Required actions:
1. Translate this sentence from the SentinelMesh write-up into Spanish: "A security system is not useful if analysts cannot understand the output."
2. Carry on the SentinelMesh write-up from its last sentence.

Passage to read:
════════════════

At first, that seems like a failure. But from a security perspective, it still has value.

If the model learns a normal baseline and live traffic suddenly moves far above that baseline, the prediction error becomes an anomaly signal.

The biggest lesson: outliers matter

The Rate feature had extreme outliers. When using MinMaxScaler, those outliers compressed most normal values near zero.

That caused the LSTM to learn a near-flat baseline.

In a future version, I would improve this with:

  • 99th-percentile clipping before scaling
  • RobustScaler instead of MinMaxScaler
  • Per-device baselines
  • Rolling-window thresholds
  • Dynamic thresholds instead of static thresholds
  • Separate models for different IoT device types

This is an important lesson: the model architecture is only one part of the system. The preprocessing pipeline can make or break the result.

Step 7: Turn predictions into anomaly alerts

Once the LSTM predicts a rate value, we can compare the prediction to the actual observed rate.

prediction_error = abs(actual_rate - predicted_rate)

Then we can define a threshold.

if prediction_error > threshold:
    anomaly = True
else:
    anomaly = False

A more production-ready version would calculate thresholds dynamically.

Example:

threshold = rolling_mean_error + (2 * rolling_std_error)

This allows the threshold to adapt as normal traffic changes.

Step 8: Fuse CNN and LSTM signals

The real power of SentinelMesh comes from combining both models.

The CNN gives a threat probability.

The LSTM gives an anomaly signal.

A simple decision-fusion engine can combine both.

def classify_alert(cnn_score, lstm_error, threshold):
    if cnn_score >= 0.90 and lstm_error > threshold:
        return "critical"
    elif cnn_score >= 0.75:
        return "high"
    elif lstm_error > threshold:
        return "warning"
    else:
        return "normal"

This gives four useful states:

normal   = no strong model signal
warning  = abnormal rate pattern
high     = suspicious flow classification
critical = suspicious flow + abnormal rate spike

This is closer to how real security systems work. They rarely depend on one signal alone. They combine multiple indicators and assign severity.

Step 9: Build the dashboard

A security system is not useful if analysts cannot understand the output.

So I created a dashboard with four main views:

  1. Total threats detected
  2. Threat summary by attack label
  3. CNN confusion matrix
  4. LSTM actual vs predicted rate forecast

SentinelMesh Dashboard

The dashboard turns the model output into something closer to SOC workflow.

════════════════

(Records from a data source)

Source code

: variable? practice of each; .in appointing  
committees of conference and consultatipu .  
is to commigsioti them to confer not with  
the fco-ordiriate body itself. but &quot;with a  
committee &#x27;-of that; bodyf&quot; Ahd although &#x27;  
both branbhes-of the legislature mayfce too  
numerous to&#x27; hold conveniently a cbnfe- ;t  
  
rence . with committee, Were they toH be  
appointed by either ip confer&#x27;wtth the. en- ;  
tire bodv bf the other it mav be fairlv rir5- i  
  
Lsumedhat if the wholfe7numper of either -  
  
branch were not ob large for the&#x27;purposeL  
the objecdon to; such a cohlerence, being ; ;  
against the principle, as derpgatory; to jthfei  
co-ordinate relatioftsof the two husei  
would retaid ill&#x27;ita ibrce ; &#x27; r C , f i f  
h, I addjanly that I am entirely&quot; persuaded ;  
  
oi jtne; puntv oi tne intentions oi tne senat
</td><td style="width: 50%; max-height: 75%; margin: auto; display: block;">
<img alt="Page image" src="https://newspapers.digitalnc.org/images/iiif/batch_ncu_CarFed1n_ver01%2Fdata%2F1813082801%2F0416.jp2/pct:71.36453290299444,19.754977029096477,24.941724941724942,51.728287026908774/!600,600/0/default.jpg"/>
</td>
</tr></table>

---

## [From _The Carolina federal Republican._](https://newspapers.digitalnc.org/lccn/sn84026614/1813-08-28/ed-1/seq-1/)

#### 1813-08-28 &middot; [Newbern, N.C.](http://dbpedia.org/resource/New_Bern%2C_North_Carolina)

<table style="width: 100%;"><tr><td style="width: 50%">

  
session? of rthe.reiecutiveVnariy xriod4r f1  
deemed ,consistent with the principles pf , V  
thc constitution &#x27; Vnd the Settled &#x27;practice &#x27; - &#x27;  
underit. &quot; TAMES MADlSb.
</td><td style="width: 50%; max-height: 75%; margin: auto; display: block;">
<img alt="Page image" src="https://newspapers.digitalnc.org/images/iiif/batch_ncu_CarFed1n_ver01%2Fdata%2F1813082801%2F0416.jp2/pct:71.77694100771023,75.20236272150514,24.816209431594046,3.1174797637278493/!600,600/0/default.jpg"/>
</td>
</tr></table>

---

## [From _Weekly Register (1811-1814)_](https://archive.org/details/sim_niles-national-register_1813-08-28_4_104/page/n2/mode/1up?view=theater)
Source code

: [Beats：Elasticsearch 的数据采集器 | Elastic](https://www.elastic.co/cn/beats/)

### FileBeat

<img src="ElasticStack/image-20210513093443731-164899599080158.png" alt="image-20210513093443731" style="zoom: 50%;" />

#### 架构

════════════════

Your responses:
1. Un sistema de seguridad no es útil si los analistas no pueden entender los resultados.

2.
Instead of only showing model accuracy in a notebook, it shows:

  • How many threats were detected
  • Which attack types appeared most often
  • Where the CNN made mistakes
  • Whether the LSTM baseline is seeing abnormal spikes

What I would improve next

If I were turning SentinelMesh into a production-grade system, my next improvements would be:

Multi-class attack detection

The current CNN is binary: benign or attack. A stronger version would classify specific attack types such as DDoS, spoofing, scanning, brute force, and web-based attacks.

Per-device behavior modeling

A smart camera and a smart thermostat should not share the exact same baseline. Each device type should have its own normal behavior profile.

Better LSTM preprocessing

The LSTM should use outlier clipping, robust scaling, and possibly multiple features instead of only traffic rate.

SIEM integration

Alerts should flow into a SIEM such as Splunk, Microsoft Sentinel, or Elastic.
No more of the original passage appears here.